**YOUR GOAL**
Entries follow. Return each line that contains the word "monitoring".

╭─ PROVIDED RECORDS

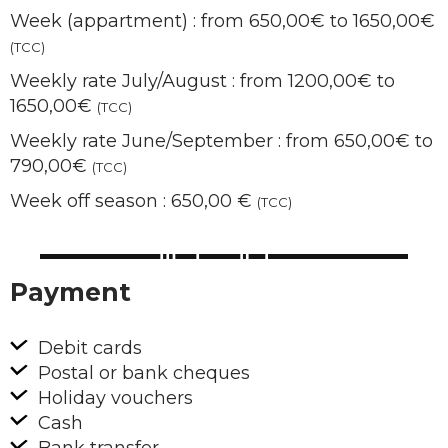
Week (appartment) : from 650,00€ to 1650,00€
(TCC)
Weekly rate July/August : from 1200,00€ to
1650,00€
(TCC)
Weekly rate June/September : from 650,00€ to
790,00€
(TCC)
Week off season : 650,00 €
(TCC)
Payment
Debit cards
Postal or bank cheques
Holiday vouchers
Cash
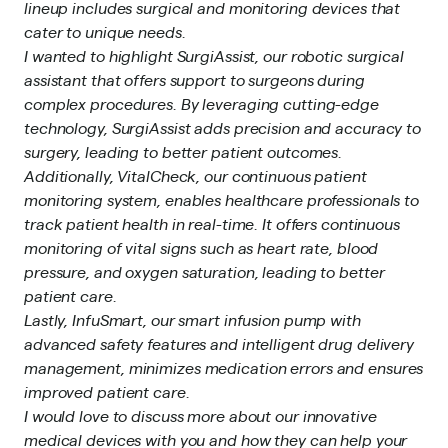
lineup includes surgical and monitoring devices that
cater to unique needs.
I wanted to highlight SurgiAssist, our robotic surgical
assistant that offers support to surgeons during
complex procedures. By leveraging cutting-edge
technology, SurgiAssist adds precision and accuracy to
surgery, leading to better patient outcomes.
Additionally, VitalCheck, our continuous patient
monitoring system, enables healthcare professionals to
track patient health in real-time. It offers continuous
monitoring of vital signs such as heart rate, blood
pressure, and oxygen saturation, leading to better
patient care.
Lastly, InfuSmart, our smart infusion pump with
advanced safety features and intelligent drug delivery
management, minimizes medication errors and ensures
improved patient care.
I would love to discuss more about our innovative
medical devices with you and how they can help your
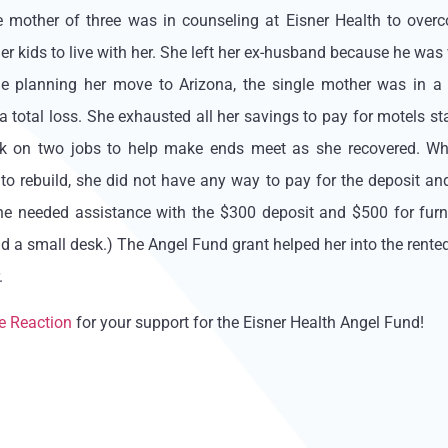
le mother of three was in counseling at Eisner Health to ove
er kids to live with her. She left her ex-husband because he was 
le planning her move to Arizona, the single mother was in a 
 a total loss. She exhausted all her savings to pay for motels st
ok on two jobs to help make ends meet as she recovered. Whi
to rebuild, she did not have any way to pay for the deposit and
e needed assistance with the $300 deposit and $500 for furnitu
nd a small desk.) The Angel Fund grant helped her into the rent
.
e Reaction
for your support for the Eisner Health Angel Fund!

╰─
╭─ PROVIDED RECORDS

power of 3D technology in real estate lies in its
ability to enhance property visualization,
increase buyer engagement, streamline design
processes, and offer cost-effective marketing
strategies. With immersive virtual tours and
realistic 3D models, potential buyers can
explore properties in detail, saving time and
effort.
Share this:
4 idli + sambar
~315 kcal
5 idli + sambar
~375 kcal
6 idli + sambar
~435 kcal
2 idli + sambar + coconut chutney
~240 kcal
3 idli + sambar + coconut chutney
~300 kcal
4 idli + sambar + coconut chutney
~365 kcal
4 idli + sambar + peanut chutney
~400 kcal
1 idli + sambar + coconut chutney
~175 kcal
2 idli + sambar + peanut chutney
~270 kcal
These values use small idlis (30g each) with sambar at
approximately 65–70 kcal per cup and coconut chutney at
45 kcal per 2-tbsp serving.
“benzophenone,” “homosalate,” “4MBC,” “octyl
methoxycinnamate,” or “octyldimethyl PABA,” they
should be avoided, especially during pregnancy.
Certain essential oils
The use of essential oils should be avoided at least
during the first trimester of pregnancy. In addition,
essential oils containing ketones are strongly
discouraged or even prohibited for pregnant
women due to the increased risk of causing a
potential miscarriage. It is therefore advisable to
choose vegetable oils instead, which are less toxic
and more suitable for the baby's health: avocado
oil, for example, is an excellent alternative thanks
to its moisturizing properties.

╰─

**ANSWER SPACE**
lineup includes surgical and monitoring devices that
monitoring system, enables healthcare professionals to
monitoring of vital signs such as heart rate, blood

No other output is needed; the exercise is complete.